=== Entries shown ===
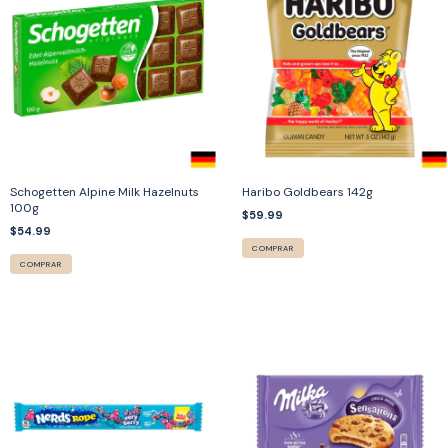
Schogetten Alpine Milk Hazelnuts
Haribo Goldbears 142g
100g
$59.99
$54.99
COMPRAR
COMPRAR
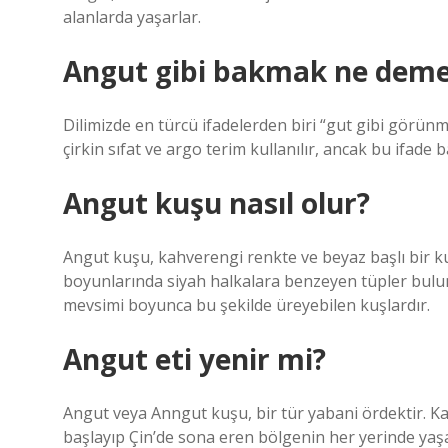
alanlarda yaşarlar.
Angut gibi bakmak ne dem
Dilimizde en türcü ifadelerden biri “gut gibi görün
çirkin sıfat ve argo terim kullanılır, ancak bu ifade
Angut kuşu nasıl olur?
Angut kuşu, kahverengi renkte ve beyaz başlı bir k
boyunlarında siyah halkalara benzeyen tüpler bulu
mevsimi boyunca bu şekilde üreyebilen kuşlardır.
Angut eti yenir mi?
Angut veya Anngut kuşu, bir tür yabani ördektir. 
başlayıp Çin’de sona eren bölgenin her yerinde yaşay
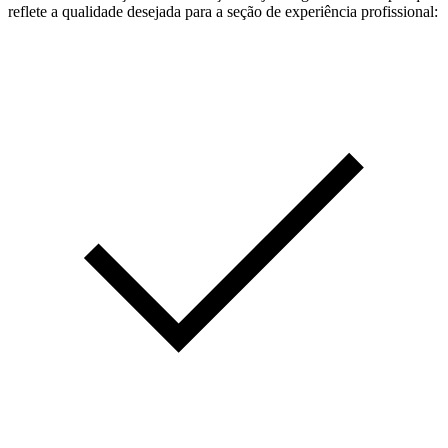
reflete a qualidade desejada para a seção de experiência profissional:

=== Exercise aim ===
The line containing "Angut veya Anngut" and every line after it, through the end of the records, are what you should retype exactly. Do not include the pictures.

=== Answer to this problem ===
Angut veya Anngut kuşu, bir tür yabani ördektir. 
başlayıp Çin’de sona eren bölgenin her yerinde yaşay
reflete a qualidade desejada para a seção de experiência profissional:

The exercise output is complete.